• [Text shown]

Sex, Lies, and Videotape—A Guide to the First-Ever Criminal Trial of an Ex-President
Trump’s Stormy Daniels hush-money case starts today. Here’s what you need to know.
[Originally published April 8, 2024.]
DONALD TRUMP APPEARS to be in full panic mode over the rapidly approaching trial of Manhattan District Attorney Alvin Bragg’s criminal case against him. Bragg has charged Trump with 34 counts of “falsifying business records.” The trial is scheduled to begin on Monday, April 15.
Trump’s manic outburst over Easter weekend, seemingly triggered by the approach of the trial, dialed up the crazy to a level unusual even for him. His “lengthy holiday temper tantrum” featured a stream of social-media posts raging against the usual cast of perceived enemies, but he “saved the brunt of his ire” for Bragg. Morning Joe counted seventy-seven posts, a “shock opera” of grievance that included Trump likening himself to Jesus. And it didn’t stop there. Even an expanded gag order entered by the trial judge after Trump’s holiday meltdown didn’t stop him from promoting a video attacking the judge’s daughter.
Why the freakout over a trial about something as mundane and boring as “falsifying business records”?
Don’t let the yawn-inducing concept of a trial about business records fool you—this case will be packed with drama, some of it quite salacious. And the stakes couldn’t be higher. The trial could expose Trump to a much wider audience as a liar and a cheater utterly lacking in decency and moral character. It could cripple his presidential candidacy, and even land him in jail.
Compared to other high-profile white-collar crimes you may have heard of, the charges in this case are relatively uncomplicated. Trump is the only defendant. The entire case revolves around a single set of payments made by him or his company to reimburse his former attorney Michael Cohen for hush-money payments he made on Trump’s behalf to keep porn star Stormy Daniels from going public with her story about Trump’s infidelity. All of the counts allege that he violated the same New York criminal statute (New York Penal Law 175.10):
A person is guilty of falsifying business records in the first degree when he commits the crime of falsifying business records in the second degree, and when his intent to defraud includes an intent to commit another crime or to aid or conceal the commission thereof.
Falsifying business records in the first degree is a Class E felony, meaning it can result in a sentence of up to four years in a state prison. Under the terms of the statute, in order to convict Trump of falsifying records in the first degree, Bragg must first prove that he committed the crime of falsifying records in the second degree, a misdemeanor under New York law. Under that statute, Bragg must show that Trump made or caused one or more of the false entries to be made with “intent to defraud.”
Everything will come down to proving four essential facts:
The Trump Organization falsely recorded payments made to reimburse Michael Cohen for hush-money payments he made on Trump’s behalf as fees paid for legal services;
Trump personally either made or caused those false entries to be made;
Trump acted with intent to defraud; and
Trump’s intent to defraud included an intent to commit, aid, or conceal the commission of another crime.
If Bragg can prove these four facts, Trump will be convicted. Let’s take a look at each of them.

• [Exercise data]
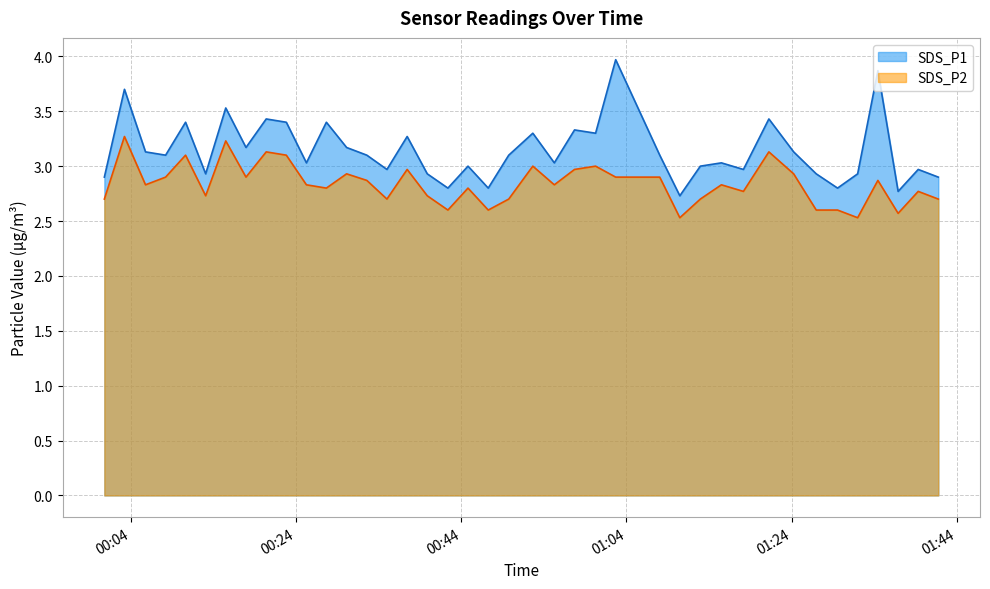

What is the sum of all SDS_P1 values?

125.8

• [Questions to answer]
1. In the article on the Trump hush-money trial:
(a) How many counts of "falsifying business records" has Bragg charged Trump with?
(b) How many posts did Morning Joe count during Trump's Easter weekend outburst?
(c) What prison sentence can a Class E felony carry?
2. Quote the article on the Trump hush-money trial, everything from "Sex, Lies, and" down to "Monday, April 15.".

• [Results for each task]
1.
(a) 34 counts.
(b) Seventy-seven posts.
(c) Up to four years in a state prison.

2.
Sex, Lies, and Videotape—A Guide to the First-Ever Criminal Trial of an Ex-President
Trump’s Stormy Daniels hush-money case starts today. Here’s what you need to know.
[Originally published April 8, 2024.]
DONALD TRUMP APPEARS to be in full panic mode over the rapidly approaching trial of Manhattan District Attorney Alvin Bragg’s criminal case against him. Bragg has charged Trump with 34 counts of “falsifying business records.” The trial is scheduled to begin on Monday, April 15.